CLRS Solutions 6.2 Maintaining the heap property

 6.2-2

Staring with the procedure MAX-HEAPIFY, write pseudocode for the procedure MIN-HEAPIFY(A, i), which performs the corresponding manipulation on a min-heap. How does the running time of MIN-HEAPIFY compare to that of MAX-HEAPIFY?

MIN-HEAPIFY(A, i)

 l = LEFT(i)
 r = RIGHT(i)
 if l ≤ A.heap-size and A[l] < A[i]
     smallest = l
 else smallest = i
 if r ≤ A.heap-size and A[r] < A[smallest]
     smallest = r
 if smallest != i
     exchange A[i] with A[smallest]
     MIN-HEAPIFY(A, smallest)

The running time is the same. Actually, the algorithm is the same with the exceptions of two comparisons and some names.

6.2-5

The code for MAX-HEAPIFY is quite efficient in terms of constant factors, except possibly for the recursive call in line 10, which might cause some compilers to produce inefficient code. Write an efficient MAX-HEAPIFY that uses an interative control construct (a loop) instead of recursion.

MAX-HEAPIFY(A, i)

 while true
     l = LEFT(i)
     r = RIGHT(i)
     if l ≤ A.heap-size and A[l] > A[i]
         largest = l
     else largest = i
     if r ≤ A.heap-size and A[r] > A[largest]
         largest = r
     if largest == i
         return
     exchange A[i] with A[largest]
     i = largest

6.2-6

Show that the worst-case running time of MAX-HEAPIFY on a heap of size $n$ is $\Omega(lgn)$. (Hint: For a heap with $n$ nodes, give node values that cause MAX-HEAPIFY to be called recursively at every node on a simple path from the root down to a leaf.)

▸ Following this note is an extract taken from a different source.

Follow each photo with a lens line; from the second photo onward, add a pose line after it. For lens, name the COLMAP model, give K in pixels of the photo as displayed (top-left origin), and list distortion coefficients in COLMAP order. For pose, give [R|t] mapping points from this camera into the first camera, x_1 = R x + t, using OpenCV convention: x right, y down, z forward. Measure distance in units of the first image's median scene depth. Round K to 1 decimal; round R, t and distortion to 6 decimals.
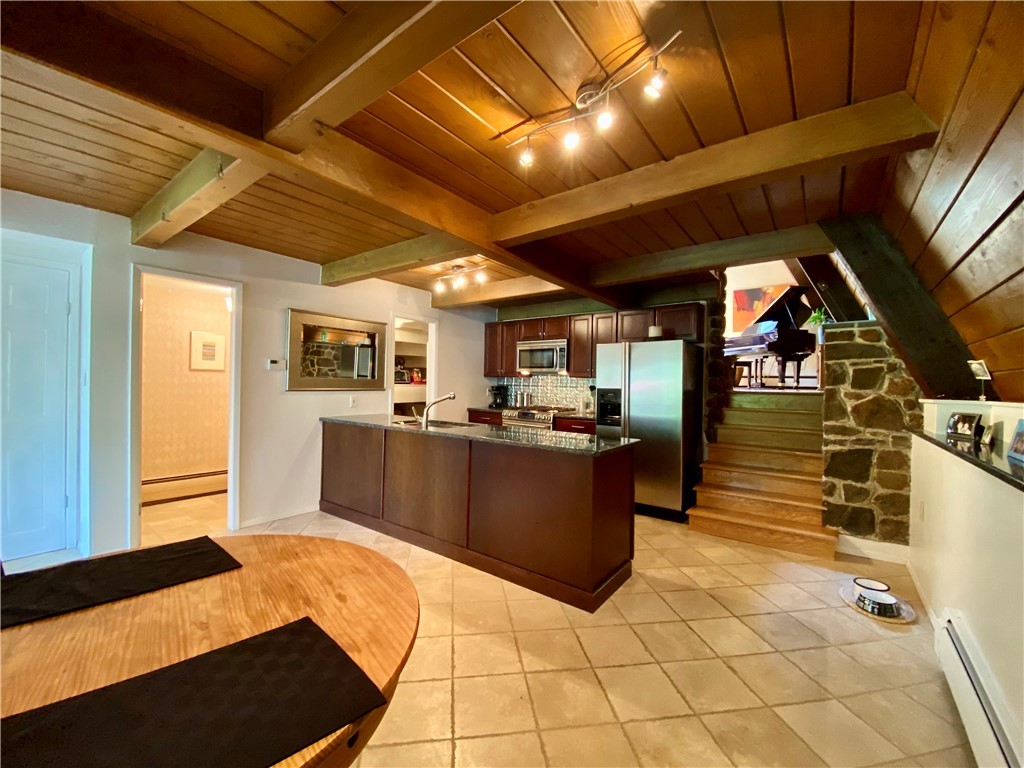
lens RADIAL K [[413.8, 0, 503.3], [0, 413.8, 382.2], [0, 0, 1]] dist [-0.002974, -0.000137]
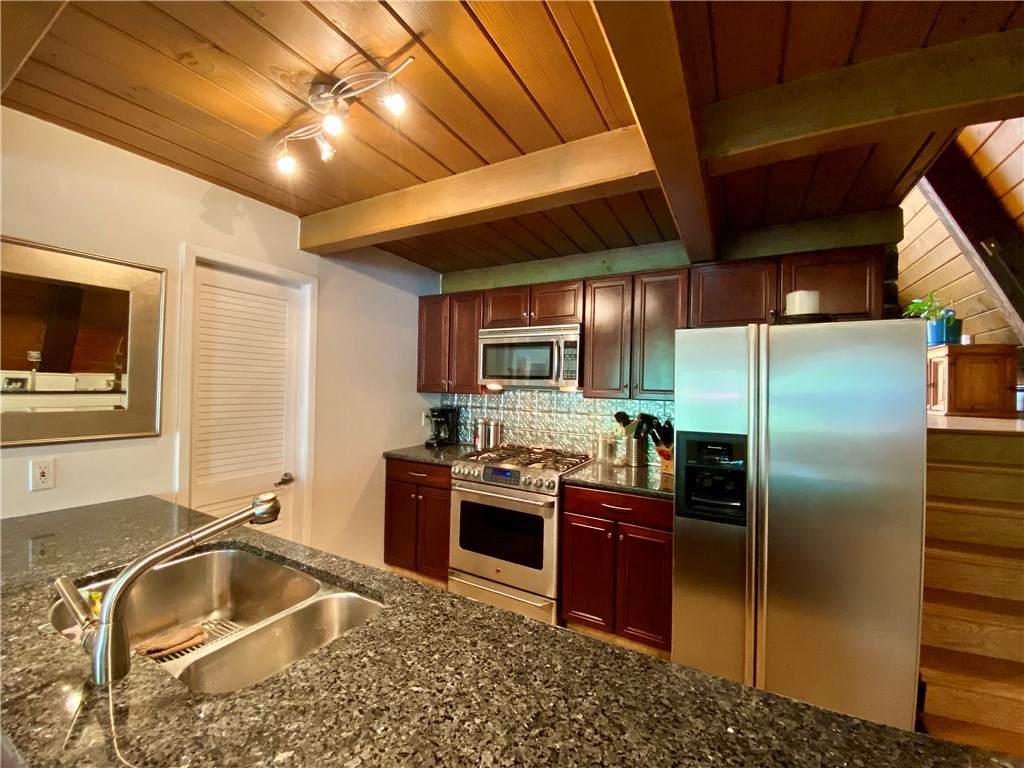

Consider the heap resulting from $A$ where $A[1] = 1$ and $A[i]=2$ for $2\leqslant i \leqslant n$. Since $1$ is the smallest element of the heap, it must be swapped through each level of the heap until it is a leaf node. Since the heap has height $\lfloor lgn \rfloor$, MAX-HEAPIFY has worst-case time $\Omega(lgn)$.